◆ Text passage:
_ _ _ _

Weiner also spoke with Dr. Zab Mosenifar, professor and executive vice chair of Cedars-Sinai’s Department of Medicine. “Known for running every single day of his adult life, and for completing more than 100 marathons, Mosenifar has been a health and wellness inspiration for Weiner, who recently started running marathons himself,” according to the hospital.

“He said, ‘You’ll still be able to run marathons just fine. You’ll do great,’” Weiner said. “That was reassuring.”

Weiner lastly met with Stuart Finder, director of Cedars-Sinai’s Center for Health Care Ethics.

“He helped me to really ask good questions, rethink my assumptions,” Weiner said. “He helped me to make sure that it really worked for me, and he was extremely helpful in the process.”

Those consultations, in addition to discussing the prospect of becoming a kidney donor with his own doctors, family, friends, spiritual leaders and other kidney donors, persuaded Weiner that he was healthy and well enough to donate. With their support and that of his supervisor Jonathan Schreiber, vice president of Community Engagement, he sent news to his care team that he was indeed on board for the kidney donation.

When the news of the rabbi’s selfless decision reached Lilien, she was overjoyed.

“It was just too good to be true,” she said in a statement. “It was like I had been dreaming and praying for this, and finally, my wishes came true.”

The weeks ahead of the surgery were replete with tests and assessments to ensure that Weiner was physically fit to be a kidney donor.

“It was very emotional,” Weiner said. “I found myself crying a lot, which I don’t normally do. Not like sad tears, just like I was just overwhelmed by the emotions of the whole thing, just saving a life and doing something that I never thought I would do, but that I believe is a wonderful thing. And sometimes fear, and also some excitement, and just a desire to do this with joy. [There was] a lot of praying, a lot of anticipation. It’s one of the biggest things I’ve ever done in my life.”

In February Weiner flew with his wife to Toronto for the donor surgery. Both Weiner’s explant procedure and Lilien’s transplant surgery went smoothly, according to Cedars-Sinai.

“A little bit of pain but a marvelous amount of gain,” Lilien said. “And that’s my attitude. It’s all worth it.”

A few days after the surgeries, Weiner was able to walk down the hospital corridor for a first-time meeting with Lilien and her family.

“It was just nice to see because she has small grandchildren, and she told me that she didn’t think she would get to see her grandchildren grow up,” Weiner said. “And she’s someone who’s very beloved in her community. She was a high school teacher. So it’s just nice to see that she was such a kind and giving person and she really appreciated it. So it really felt good.”

_ _ _ _

[Dataset entries]

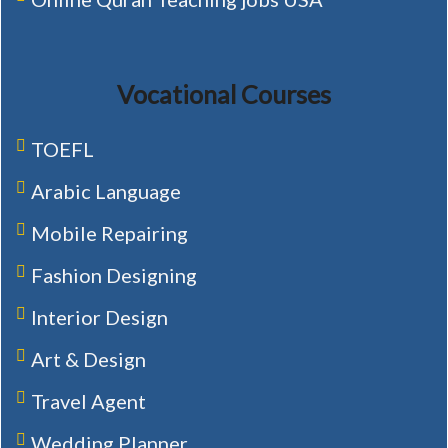
Vocational Courses
TOEFL
Arabic Language
Mobile Repairing
Fashion Designing
Interior Design
Art & Design
Travel Agent
Wedding Planner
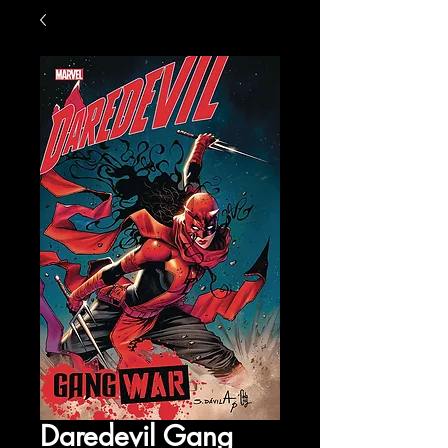
Daredevil Gang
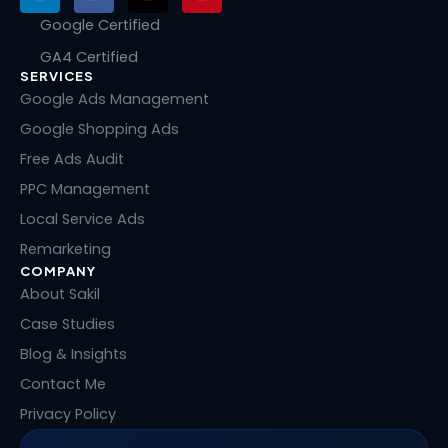
i
a
-
i
n
c
t
n
Google Certified
k
e
w
t
GA4 Certified
e
b
i
e
SERVICES
d
o
t
r
i
o
t
e
Google Ads Management
n
k
e
s
Google Shopping Ads
r
t
Free Ads Audit
PPC Management
Local Service Ads
Remarketing
COMPANY
About Sakil
Case Studies
Blog & Insights
Contact Me
Privacy Policy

_ _ _ _

In the text about the kidney donation, to which city did Weiner fly for the donor surgery?

◆ Response area: Toronto